Dalam agenda melingkar minggu lalu, kami mengawalinya dengan mengobrol. Nah pasangan aktivis dakwah paling anyar minggu ini pun menjadi topik perbincangan kami.
Kemudian, salah seorang teman saya berkata, "Nurul ga ngucapin? Itu temen akrabnya kan". Saya cuma bisa nyengir sambil memikirkan jawaban apa yang perlu saya berikan.
"Penting gitu?" ujar saya setelah memandangnya beberapa lama. Saya tahu dan sadar sekali ada banyak mata yang mengarah ketika kalimat itu meluncur dengan nada ketus dari saya, bahkan MR sendiri melihat saya dengan pandangan tak percaya dan penuh tanda tanya.
Saya rasa sebagian mereka memendam rasa ingin tahu apa yang terjadi pada saya sehingga melontarkan kalimat ketus tersebut. Apalagi ketika saya berkata, "Teman akrab? Emangnya kami akrab?".
Rasanya tak percaya di usia begini saya masih punya masalah pertemanan. Hal yang seharusnya tak masuk lagi dalam daftar 'what to think'. Tapi ya begitulah...
Daripada menulis di facebook, saya lebih memilih untuk meninggalkan catatan itu di sini, sebuah blog pribadi yang merekam jejak kehidupan saya. Tak harus hal yang menyenangkan, kali ini hal yang tak menyenangkan itu pun perlu saya ukir di sini.
Akan ada yang berpikir bahwa sikap ketus itu muncul karena mereka menikah. Nah di sini saya perlu meluruskan bukan dikarenakan hal itu. Ahahaha tulisan ini berasa seperti konferensi pers. Baiklah....
Beberapa bulan yang lalu saya mengabari teman itu tanpa saya ketahui bahwa pasangannya ternyata adalah dia. Respon yang saya terima, "Iyakah? Dengan siapa?". Bukankah seharusnya ia mengatakan bahwa orang itu adalah dia? Oh, begitu saya mengetahuinya ada rasa kecewa. Ckckck ternyata saya juga bisa merasa kecewa, atau lebih tepatnya marah.

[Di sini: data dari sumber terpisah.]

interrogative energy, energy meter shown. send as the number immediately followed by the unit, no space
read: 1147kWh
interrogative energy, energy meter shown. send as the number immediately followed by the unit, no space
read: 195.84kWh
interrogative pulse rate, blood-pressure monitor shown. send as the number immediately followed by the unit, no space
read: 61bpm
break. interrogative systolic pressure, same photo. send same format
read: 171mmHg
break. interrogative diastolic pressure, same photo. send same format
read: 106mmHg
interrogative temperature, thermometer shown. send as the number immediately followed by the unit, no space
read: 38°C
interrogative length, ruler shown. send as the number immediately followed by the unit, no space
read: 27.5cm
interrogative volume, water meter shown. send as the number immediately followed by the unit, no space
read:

Bahkan ketika telah mendekati hari pernikahan, yang bersangkutan belum memberi kabar. Saya pikir harusnya dia suddah tahu mengenai hal tersebut. Ya sudah, seperti kata teman saya mungkin kami ini bukan teman akrab yang harus dikasih tahu. Oke....

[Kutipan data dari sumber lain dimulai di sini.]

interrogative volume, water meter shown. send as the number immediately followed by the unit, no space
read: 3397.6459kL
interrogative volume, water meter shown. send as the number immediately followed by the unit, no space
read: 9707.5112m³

Saya menyadari betul bahwa mungkin saja dia sedang melaksanakan apa yang Rasul pesankan (ou yeahh). Sembunyikan khitbah, umumkan pernikahan. Tapi memandang kabar ini sudah tersebar seantero negeri (okeh mungkin ini agak lebay) yang bahkan ketika kami rapat kordinasi para caleg pun hal ini disinggung, harusnya ada alasan agar saya diberi kabarr bahagia itu.
Yah sungguh kecewa sebenarnya. Dia beberapa kali mengirim pesan wa dan bbm yang saya balas sangat sangat singkat karena pertanyaan yang diajukan juga hanya pertanyaan basa basi.
Barulah H-5 dia mengirimkan pesan yang lebih panjang, "Nurul kenapa marah sama kakak? Karena kakak tak kasih tahu? Seandainya Nurul tahu apa yang terjadi di sini."
Baiklah, katakan apa pun yang ingin kau katakan. Katanya dia hanya ingin menjelaskan lewat telpon. Hey emang kami pacaran sampai - sampai saya harus mendengarkan penjelasan langsung darinya? Oke, hal ini sudah tak ada gunanya, tak perlu dilakukan. Go ahead.
Karena hal ini saya merasa yaaa rada kecewa. Bagi anda yang membaca tulisan ini pastilah tertawa dengan prilaku kekanakan yang sedang saya tunjukkan. It's ok meski anda pun mungkin pernah mengalami hal yang sama tapi dengan respon yang berbeda.